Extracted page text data
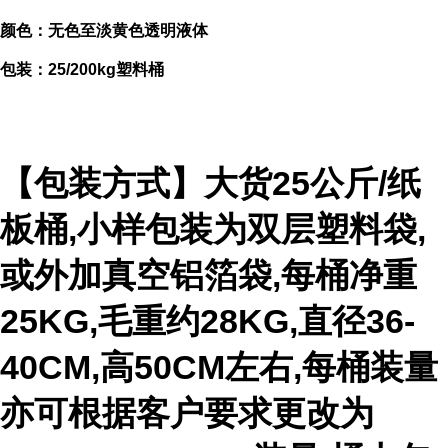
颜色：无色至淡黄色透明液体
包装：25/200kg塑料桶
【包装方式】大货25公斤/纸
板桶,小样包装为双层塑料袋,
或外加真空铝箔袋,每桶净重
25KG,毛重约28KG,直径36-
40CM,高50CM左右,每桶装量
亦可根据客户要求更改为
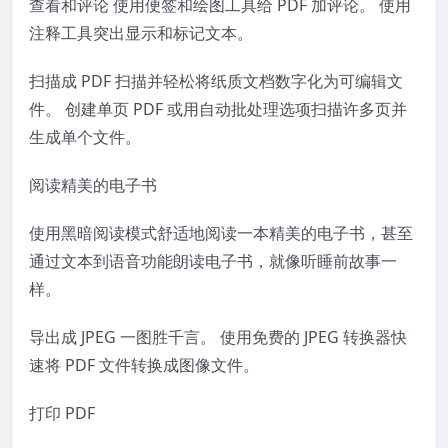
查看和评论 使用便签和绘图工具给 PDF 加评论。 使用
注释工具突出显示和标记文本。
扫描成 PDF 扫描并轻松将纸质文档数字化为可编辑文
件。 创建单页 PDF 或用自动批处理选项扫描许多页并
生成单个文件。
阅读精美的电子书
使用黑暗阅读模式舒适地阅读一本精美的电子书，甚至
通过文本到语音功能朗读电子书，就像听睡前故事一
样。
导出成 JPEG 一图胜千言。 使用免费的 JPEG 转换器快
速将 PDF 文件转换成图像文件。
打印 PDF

---

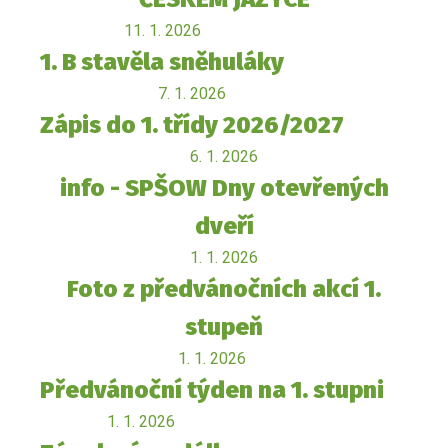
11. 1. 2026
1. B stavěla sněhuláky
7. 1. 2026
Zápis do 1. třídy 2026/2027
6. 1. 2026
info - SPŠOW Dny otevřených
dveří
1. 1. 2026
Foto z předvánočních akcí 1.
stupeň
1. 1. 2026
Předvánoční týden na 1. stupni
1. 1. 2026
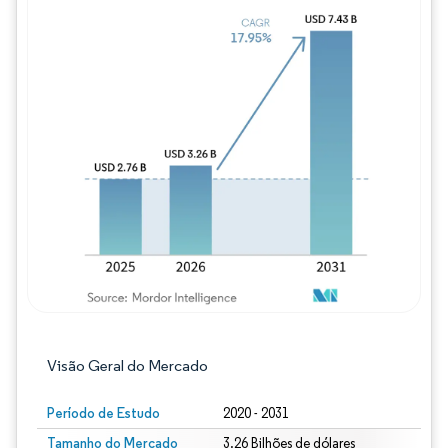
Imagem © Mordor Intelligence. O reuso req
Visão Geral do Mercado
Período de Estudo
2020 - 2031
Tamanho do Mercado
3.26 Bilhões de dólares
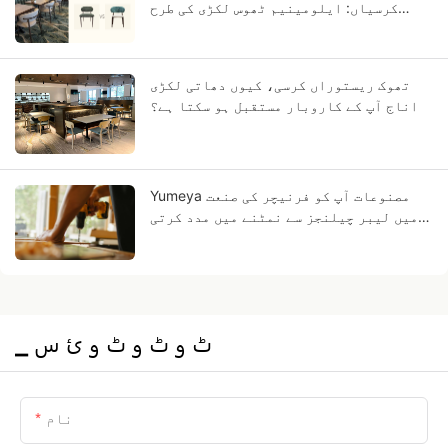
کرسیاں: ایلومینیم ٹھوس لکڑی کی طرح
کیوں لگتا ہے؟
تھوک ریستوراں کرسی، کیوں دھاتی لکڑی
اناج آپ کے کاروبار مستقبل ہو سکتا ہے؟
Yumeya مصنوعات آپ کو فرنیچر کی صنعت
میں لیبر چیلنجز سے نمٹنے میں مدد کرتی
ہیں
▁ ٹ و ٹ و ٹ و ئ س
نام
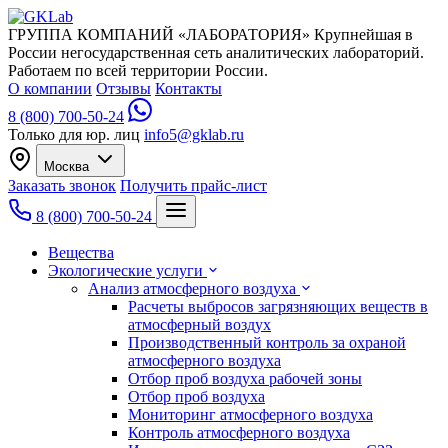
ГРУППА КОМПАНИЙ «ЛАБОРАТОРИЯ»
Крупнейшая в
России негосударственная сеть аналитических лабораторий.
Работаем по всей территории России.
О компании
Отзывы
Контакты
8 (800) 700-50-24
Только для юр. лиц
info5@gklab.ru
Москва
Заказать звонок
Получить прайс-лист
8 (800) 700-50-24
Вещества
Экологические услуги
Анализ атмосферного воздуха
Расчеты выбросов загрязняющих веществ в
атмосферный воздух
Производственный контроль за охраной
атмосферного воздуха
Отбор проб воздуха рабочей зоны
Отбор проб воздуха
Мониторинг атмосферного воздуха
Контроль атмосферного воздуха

==

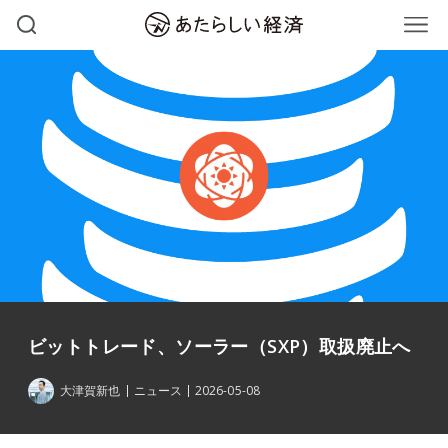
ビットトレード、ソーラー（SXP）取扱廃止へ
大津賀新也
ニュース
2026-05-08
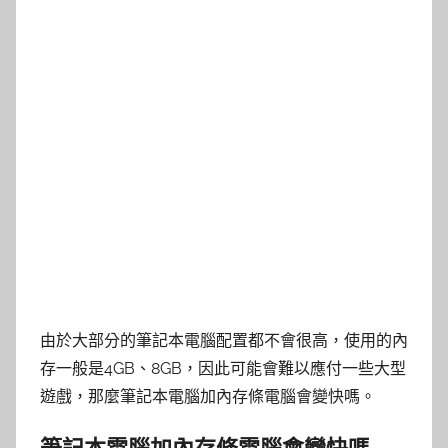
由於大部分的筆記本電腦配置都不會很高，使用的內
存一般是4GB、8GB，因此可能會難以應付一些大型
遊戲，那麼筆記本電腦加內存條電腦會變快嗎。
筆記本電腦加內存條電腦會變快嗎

**Activity**
Report, from the entries above, each line where "Mercado" is found.

**Written response**
Visão Geral do Mercado
Tamanho do Mercado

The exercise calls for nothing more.